**Task prompt:**
Can you copy out everything in the data from the line containing "PERCORSI TEMATICI" down to the line containing "Notika kļūda.", word for word and with both of those lines included? Leave the pictures out of your answer.

**Input:**
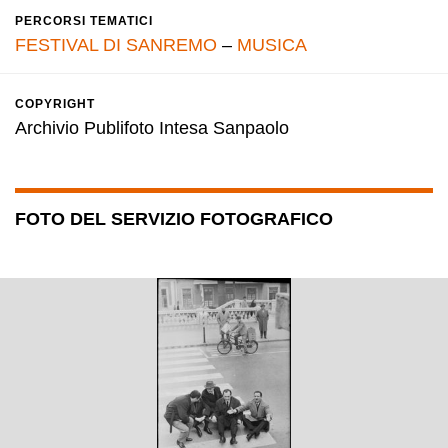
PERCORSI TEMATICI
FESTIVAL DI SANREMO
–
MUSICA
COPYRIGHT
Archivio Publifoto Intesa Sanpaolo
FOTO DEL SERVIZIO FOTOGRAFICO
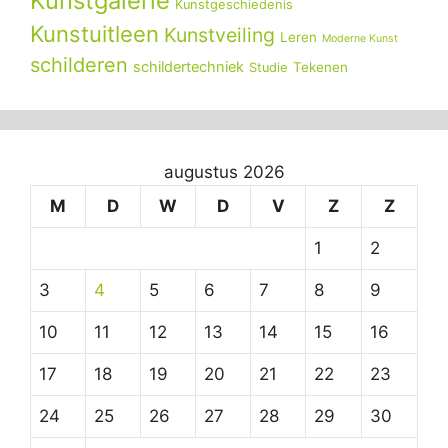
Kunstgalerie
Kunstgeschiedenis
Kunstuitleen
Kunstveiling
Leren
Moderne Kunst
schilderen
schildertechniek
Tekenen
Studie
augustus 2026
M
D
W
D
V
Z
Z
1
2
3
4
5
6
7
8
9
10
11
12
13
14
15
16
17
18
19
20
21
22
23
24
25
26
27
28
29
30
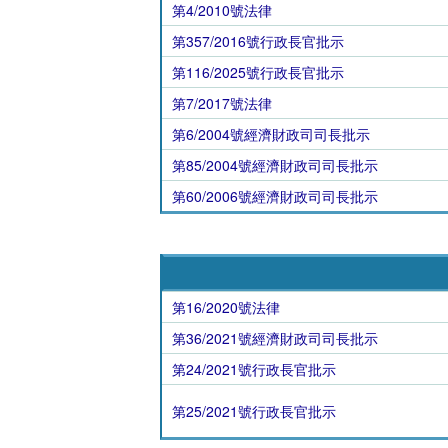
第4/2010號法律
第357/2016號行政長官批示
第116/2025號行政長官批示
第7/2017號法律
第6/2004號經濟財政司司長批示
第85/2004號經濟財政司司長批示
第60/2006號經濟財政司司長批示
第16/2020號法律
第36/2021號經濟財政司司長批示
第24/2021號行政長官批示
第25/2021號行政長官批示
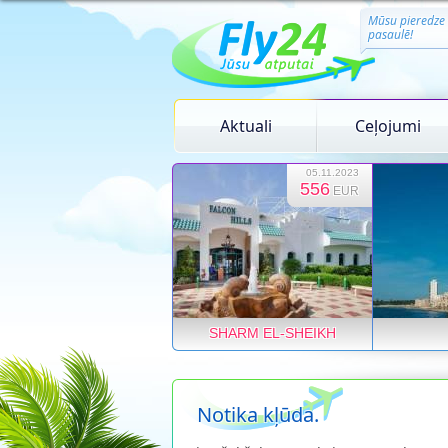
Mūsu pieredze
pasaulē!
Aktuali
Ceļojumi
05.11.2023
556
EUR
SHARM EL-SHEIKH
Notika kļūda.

* * *

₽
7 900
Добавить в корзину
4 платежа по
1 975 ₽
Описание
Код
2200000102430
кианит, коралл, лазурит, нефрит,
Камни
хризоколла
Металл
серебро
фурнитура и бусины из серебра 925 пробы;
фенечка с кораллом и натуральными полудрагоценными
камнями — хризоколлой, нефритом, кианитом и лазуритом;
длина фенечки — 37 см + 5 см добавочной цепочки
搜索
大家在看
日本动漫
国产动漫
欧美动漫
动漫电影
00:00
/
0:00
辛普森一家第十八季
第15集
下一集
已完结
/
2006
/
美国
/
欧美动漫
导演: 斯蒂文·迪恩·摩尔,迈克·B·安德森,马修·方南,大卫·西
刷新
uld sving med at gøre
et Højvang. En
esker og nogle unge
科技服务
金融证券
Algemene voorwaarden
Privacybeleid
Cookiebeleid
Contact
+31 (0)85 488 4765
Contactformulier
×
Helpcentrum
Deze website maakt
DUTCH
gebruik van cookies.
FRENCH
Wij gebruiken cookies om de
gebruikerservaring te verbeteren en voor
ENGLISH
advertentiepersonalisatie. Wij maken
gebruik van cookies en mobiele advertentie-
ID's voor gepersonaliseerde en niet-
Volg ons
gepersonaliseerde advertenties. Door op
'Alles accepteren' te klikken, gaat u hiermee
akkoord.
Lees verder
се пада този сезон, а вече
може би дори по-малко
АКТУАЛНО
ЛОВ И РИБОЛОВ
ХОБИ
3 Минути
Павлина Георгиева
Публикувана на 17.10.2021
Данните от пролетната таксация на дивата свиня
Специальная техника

**Result of the task:**
PERCORSI TEMATICI
FESTIVAL DI SANREMO
–
MUSICA
COPYRIGHT
Archivio Publifoto Intesa Sanpaolo
FOTO DEL SERVIZIO FOTOGRAFICO
Kunstgalerie
Kunstgeschiedenis
Kunstuitleen
Kunstveiling
Leren
Moderne Kunst
schilderen
schildertechniek
Tekenen
Studie
augustus 2026
M
D
W
D
V
Z
Z
1
2
3
4
5
6
7
8
9
10
11
12
13
14
15
16
17
18
19
20
21
22
23
24
25
26
27
28
29
30
第4/2010號法律
第357/2016號行政長官批示
第116/2025號行政長官批示
第7/2017號法律
第6/2004號經濟財政司司長批示
第85/2004號經濟財政司司長批示
第60/2006號經濟財政司司長批示
第16/2020號法律
第36/2021號經濟財政司司長批示
第24/2021號行政長官批示
第25/2021號行政長官批示
Mūsu pieredze
pasaulē!
Aktuali
Ceļojumi
05.11.2023
556
EUR
SHARM EL-SHEIKH
Notika kļūda.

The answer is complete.